→ **ABOUT THIS EXERCISE**
Nothing but a number should be written: the count of lines below that contain "双重向量化".

TASK INPUTS section start

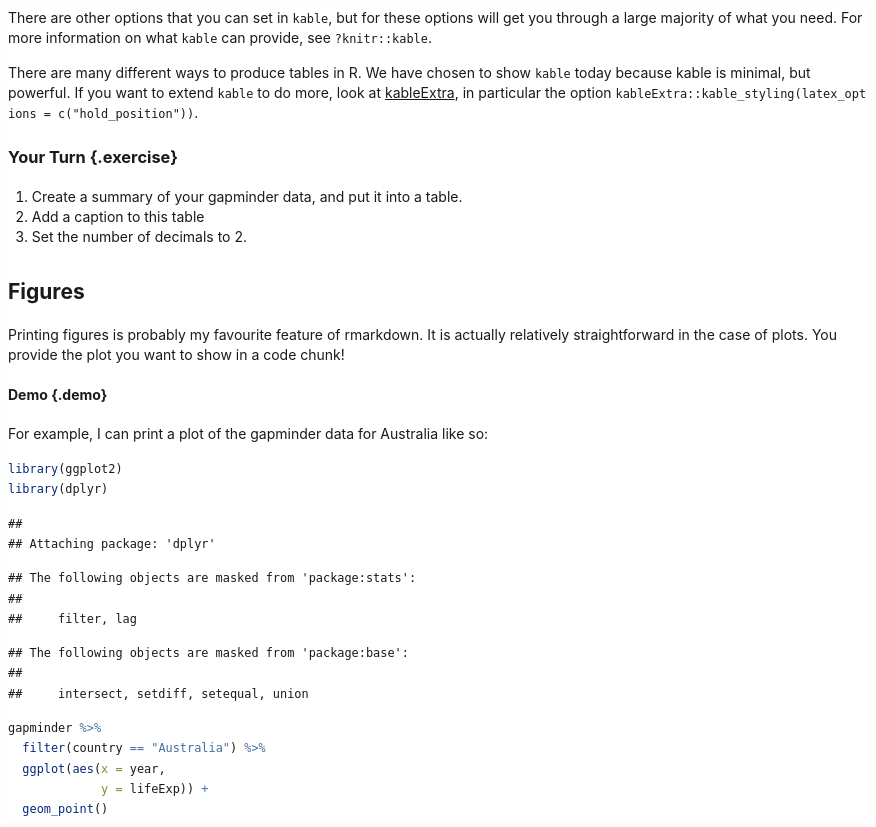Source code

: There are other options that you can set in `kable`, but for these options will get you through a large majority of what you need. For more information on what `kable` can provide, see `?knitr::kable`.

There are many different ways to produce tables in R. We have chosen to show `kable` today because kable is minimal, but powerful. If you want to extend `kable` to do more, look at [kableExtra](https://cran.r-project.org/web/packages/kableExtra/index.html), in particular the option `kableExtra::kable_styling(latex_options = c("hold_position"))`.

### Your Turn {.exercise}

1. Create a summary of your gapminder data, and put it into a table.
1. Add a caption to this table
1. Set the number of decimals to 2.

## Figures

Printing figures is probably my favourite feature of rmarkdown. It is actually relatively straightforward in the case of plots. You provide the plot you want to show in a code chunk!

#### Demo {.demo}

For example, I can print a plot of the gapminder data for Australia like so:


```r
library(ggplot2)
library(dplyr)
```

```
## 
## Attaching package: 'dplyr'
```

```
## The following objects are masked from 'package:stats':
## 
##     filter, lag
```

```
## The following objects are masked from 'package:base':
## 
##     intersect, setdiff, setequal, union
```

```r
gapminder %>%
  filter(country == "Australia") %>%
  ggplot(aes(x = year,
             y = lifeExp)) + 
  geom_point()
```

TASK INPUTS section end
TASK INPUTS section start

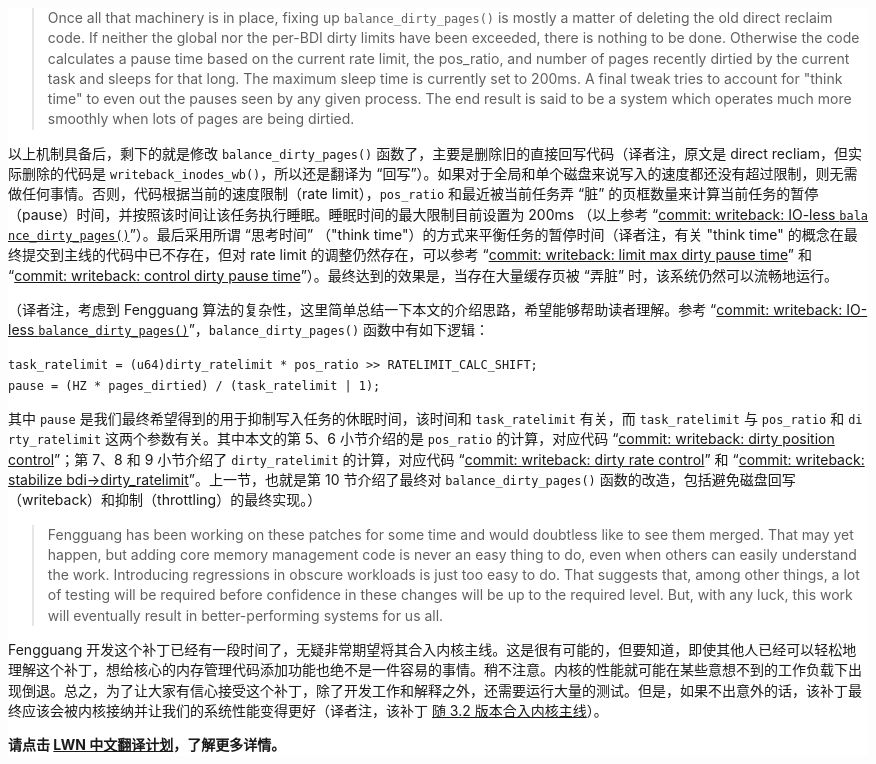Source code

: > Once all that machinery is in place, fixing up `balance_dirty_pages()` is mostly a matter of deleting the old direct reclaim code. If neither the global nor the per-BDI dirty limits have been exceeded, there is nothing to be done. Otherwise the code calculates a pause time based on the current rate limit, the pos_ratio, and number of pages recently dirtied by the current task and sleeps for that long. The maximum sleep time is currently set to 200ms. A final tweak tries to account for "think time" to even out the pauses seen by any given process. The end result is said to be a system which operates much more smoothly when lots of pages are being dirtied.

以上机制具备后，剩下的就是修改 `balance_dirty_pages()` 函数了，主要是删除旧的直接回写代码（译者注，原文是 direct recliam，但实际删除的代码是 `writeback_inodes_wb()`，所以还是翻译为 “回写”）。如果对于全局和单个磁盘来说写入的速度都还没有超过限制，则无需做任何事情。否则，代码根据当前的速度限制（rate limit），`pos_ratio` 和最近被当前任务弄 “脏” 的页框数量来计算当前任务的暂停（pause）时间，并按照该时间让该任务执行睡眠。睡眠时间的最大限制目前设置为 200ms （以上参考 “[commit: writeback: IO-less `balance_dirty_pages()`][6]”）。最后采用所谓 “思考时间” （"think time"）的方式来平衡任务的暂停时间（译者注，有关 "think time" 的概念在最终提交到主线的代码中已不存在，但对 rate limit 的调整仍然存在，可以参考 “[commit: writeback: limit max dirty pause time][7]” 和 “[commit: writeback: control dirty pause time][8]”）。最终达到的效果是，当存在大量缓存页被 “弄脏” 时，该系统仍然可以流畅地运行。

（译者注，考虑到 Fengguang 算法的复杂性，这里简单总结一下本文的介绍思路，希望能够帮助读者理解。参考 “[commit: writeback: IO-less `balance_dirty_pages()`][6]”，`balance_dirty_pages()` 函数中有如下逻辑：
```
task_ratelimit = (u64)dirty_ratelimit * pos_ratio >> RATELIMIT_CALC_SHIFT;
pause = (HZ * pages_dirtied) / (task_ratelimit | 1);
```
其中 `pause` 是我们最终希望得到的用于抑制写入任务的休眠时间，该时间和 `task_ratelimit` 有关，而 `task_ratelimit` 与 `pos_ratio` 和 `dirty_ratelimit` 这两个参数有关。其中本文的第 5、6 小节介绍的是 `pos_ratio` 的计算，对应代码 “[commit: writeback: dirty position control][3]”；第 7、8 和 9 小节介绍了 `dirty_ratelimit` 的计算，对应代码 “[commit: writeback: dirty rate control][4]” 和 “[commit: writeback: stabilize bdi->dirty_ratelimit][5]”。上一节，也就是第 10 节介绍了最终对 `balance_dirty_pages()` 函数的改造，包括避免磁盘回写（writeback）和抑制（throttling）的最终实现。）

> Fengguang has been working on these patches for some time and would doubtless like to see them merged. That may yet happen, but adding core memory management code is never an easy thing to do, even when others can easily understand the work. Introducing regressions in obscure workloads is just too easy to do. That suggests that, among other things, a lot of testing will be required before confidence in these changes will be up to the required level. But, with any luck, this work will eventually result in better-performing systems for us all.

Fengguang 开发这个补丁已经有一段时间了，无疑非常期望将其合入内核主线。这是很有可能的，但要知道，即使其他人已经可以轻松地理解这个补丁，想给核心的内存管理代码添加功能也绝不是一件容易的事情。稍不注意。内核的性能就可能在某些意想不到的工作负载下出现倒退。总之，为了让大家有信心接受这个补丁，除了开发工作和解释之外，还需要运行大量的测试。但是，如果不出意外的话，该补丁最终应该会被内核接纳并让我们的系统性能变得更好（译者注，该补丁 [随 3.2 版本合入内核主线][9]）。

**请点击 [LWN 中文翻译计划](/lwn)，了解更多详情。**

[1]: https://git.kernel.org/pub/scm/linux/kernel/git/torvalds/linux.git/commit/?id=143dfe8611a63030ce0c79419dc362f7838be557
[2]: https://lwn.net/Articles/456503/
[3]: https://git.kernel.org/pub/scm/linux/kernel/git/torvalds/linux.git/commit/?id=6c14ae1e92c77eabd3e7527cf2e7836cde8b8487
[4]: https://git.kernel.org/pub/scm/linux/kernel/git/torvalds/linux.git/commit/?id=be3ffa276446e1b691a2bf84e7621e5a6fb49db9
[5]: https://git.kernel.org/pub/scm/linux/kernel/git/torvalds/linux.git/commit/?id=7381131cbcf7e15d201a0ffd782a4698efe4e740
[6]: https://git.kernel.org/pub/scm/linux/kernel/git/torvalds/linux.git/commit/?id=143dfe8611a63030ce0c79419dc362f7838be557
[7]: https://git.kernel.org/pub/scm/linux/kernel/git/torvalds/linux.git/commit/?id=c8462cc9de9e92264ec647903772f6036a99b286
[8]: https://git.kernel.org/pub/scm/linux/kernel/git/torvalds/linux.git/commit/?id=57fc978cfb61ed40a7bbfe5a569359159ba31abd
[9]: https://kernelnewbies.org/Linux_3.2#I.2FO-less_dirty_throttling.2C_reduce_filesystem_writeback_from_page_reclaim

TASK INPUTS section end
TASK INPUTS section start

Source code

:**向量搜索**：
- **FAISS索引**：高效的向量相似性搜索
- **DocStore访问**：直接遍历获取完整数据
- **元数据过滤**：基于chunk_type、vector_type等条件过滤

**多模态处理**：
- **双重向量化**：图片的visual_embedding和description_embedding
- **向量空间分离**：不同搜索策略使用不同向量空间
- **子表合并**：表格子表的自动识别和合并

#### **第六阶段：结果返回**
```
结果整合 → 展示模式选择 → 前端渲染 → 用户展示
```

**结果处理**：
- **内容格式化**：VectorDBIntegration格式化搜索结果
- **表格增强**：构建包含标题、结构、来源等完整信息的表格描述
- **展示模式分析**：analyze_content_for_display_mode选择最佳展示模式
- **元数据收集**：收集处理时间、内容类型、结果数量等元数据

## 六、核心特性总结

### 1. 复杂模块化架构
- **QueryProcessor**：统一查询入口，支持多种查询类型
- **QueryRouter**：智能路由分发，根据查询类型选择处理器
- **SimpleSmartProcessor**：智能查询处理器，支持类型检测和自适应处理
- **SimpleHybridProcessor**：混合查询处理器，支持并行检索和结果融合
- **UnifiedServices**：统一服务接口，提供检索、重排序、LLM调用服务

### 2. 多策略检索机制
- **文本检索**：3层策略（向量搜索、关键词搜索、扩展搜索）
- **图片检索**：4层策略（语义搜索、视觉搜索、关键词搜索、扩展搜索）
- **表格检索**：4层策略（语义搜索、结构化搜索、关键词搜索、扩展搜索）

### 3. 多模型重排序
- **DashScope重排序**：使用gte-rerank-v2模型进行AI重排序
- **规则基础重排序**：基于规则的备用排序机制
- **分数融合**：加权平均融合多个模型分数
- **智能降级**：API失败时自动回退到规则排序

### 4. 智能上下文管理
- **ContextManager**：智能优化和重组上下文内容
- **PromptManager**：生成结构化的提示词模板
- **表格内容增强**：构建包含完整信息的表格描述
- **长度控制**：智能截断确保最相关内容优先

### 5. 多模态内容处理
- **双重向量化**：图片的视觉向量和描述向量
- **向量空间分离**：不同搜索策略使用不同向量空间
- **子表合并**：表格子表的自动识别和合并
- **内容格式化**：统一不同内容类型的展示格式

TASK INPUTS section end

→ **OUTPUT OF THE TASK**
2